# Directions for this task
Copy all of the following records word for word, line by line, with nothing changed.

[Dataset records]
* * * * * * * * *

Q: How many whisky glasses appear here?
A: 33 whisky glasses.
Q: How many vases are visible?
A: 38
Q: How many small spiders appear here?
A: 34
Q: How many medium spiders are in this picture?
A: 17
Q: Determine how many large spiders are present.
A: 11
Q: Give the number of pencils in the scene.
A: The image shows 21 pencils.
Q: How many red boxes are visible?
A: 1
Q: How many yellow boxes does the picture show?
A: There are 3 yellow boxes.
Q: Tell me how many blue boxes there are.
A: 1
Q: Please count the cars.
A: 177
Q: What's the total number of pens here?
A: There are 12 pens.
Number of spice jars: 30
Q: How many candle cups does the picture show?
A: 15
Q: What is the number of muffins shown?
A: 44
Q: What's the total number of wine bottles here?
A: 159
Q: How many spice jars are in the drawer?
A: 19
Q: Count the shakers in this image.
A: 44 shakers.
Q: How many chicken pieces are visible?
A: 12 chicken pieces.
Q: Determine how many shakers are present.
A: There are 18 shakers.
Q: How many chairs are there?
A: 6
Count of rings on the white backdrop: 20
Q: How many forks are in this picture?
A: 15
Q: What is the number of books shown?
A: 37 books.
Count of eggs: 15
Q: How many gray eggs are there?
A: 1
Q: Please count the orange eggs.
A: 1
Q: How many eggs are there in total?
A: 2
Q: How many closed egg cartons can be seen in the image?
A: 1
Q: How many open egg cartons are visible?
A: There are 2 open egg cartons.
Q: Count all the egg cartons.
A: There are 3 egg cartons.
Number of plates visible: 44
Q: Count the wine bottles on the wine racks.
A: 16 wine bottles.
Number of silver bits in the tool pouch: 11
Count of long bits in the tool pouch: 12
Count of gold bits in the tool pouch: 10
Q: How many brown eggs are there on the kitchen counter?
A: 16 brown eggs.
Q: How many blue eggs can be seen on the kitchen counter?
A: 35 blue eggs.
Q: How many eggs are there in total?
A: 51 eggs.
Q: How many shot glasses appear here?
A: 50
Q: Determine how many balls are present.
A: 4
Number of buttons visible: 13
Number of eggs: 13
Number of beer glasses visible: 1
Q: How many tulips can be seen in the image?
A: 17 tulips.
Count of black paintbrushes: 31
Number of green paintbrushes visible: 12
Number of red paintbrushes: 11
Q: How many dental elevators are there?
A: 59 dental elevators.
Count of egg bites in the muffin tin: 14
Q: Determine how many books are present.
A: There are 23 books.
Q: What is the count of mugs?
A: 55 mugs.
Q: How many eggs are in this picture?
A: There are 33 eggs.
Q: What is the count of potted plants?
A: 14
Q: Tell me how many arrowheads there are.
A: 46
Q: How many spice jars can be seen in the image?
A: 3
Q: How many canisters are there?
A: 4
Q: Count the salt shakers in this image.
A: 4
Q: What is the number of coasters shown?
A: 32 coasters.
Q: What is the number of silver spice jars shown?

* * * * * * * * *

# Finished answer
Q: How many whisky glasses appear here?
A: 33 whisky glasses.
Q: How many vases are visible?
A: 38
Q: How many small spiders appear here?
A: 34
Q: How many medium spiders are in this picture?
A: 17
Q: Determine how many large spiders are present.
A: 11
Q: Give the number of pencils in the scene.
A: The image shows 21 pencils.
Q: How many red boxes are visible?
A: 1
Q: How many yellow boxes does the picture show?
A: There are 3 yellow boxes.
Q: Tell me how many blue boxes there are.
A: 1
Q: Please count the cars.
A: 177
Q: What's the total number of pens here?
A: There are 12 pens.
Number of spice jars: 30
Q: How many candle cups does the picture show?
A: 15
Q: What is the number of muffins shown?
A: 44
Q: What's the total number of wine bottles here?
A: 159
Q: How many spice jars are in the drawer?
A: 19
Q: Count the shakers in this image.
A: 44 shakers.
Q: How many chicken pieces are visible?
A: 12 chicken pieces.
Q: Determine how many shakers are present.
A: There are 18 shakers.
Q: How many chairs are there?
A: 6
Count of rings on the white backdrop: 20
Q: How many forks are in this picture?
A: 15
Q: What is the number of books shown?
A: 37 books.
Count of eggs: 15
Q: How many gray eggs are there?
A: 1
Q: Please count the orange eggs.
A: 1
Q: How many eggs are there in total?
A: 2
Q: How many closed egg cartons can be seen in the image?
A: 1
Q: How many open egg cartons are visible?
A: There are 2 open egg cartons.
Q: Count all the egg cartons.
A: There are 3 egg cartons.
Number of plates visible: 44
Q: Count the wine bottles on the wine racks.
A: 16 wine bottles.
Number of silver bits in the tool pouch: 11
Count of long bits in the tool pouch: 12
Count of gold bits in the tool pouch: 10
Q: How many brown eggs are there on the kitchen counter?
A: 16 brown eggs.
Q: How many blue eggs can be seen on the kitchen counter?
A: 35 blue eggs.
Q: How many eggs are there in total?
A: 51 eggs.
Q: How many shot glasses appear here?
A: 50
Q: Determine how many balls are present.
A: 4
Number of buttons visible: 13
Number of eggs: 13
Number of beer glasses visible: 1
Q: How many tulips can be seen in the image?
A: 17 tulips.
Count of black paintbrushes: 31
Number of green paintbrushes visible: 12
Number of red paintbrushes: 11
Q: How many dental elevators are there?
A: 59 dental elevators.
Count of egg bites in the muffin tin: 14
Q: Determine how many books are present.
A: There are 23 books.
Q: What is the count of mugs?
A: 55 mugs.
Q: How many eggs are in this picture?
A: There are 33 eggs.
Q: What is the count of potted plants?
A: 14
Q: Tell me how many arrowheads there are.
A: 46
Q: How many spice jars can be seen in the image?
A: 3
Q: How many canisters are there?
A: 4
Q: Count the salt shakers in this image.
A: 4
Q: What is the number of coasters shown?
A: 32 coasters.
Q: What is the number of silver spice jars shown?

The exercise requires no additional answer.